┌──

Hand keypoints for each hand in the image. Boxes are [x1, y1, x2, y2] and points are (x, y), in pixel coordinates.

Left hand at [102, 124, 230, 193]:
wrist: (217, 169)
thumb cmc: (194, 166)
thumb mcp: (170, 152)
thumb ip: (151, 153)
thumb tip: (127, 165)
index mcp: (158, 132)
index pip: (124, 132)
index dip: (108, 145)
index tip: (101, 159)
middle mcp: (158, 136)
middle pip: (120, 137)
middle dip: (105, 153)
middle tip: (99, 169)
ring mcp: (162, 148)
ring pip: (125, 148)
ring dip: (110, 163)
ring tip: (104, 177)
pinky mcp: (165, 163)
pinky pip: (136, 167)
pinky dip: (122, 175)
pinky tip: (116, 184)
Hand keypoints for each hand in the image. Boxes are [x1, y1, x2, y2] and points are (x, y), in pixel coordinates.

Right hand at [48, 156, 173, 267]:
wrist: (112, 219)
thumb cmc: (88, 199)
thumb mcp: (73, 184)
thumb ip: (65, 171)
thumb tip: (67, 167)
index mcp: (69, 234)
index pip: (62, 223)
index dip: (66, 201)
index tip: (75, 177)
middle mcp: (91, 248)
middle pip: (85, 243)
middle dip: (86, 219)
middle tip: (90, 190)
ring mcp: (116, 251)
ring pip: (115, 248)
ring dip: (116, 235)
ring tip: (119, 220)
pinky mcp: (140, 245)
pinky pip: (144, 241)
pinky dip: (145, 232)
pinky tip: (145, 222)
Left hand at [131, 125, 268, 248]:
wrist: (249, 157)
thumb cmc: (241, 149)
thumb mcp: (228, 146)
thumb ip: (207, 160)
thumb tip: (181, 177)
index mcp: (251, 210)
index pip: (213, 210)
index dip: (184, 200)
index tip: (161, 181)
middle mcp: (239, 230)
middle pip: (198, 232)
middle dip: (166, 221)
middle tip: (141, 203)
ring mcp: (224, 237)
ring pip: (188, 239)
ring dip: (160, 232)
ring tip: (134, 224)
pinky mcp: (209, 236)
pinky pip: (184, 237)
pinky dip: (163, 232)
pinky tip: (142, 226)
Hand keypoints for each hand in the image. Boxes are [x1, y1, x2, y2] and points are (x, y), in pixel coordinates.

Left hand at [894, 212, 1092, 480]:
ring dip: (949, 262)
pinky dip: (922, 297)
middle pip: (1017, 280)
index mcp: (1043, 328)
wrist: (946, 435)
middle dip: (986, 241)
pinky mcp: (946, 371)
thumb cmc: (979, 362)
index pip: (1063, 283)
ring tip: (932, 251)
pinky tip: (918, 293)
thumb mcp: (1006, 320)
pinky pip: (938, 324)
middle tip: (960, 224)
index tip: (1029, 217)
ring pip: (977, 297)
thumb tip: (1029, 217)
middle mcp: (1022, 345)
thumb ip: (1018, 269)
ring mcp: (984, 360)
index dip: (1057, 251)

└──

Wherever a line in the listing contains the word "Left", copy that line out.

Left hand at [102, 124, 230, 193]:
Left hand at [131, 125, 268, 248]:
Left hand at [894, 212, 1092, 480]:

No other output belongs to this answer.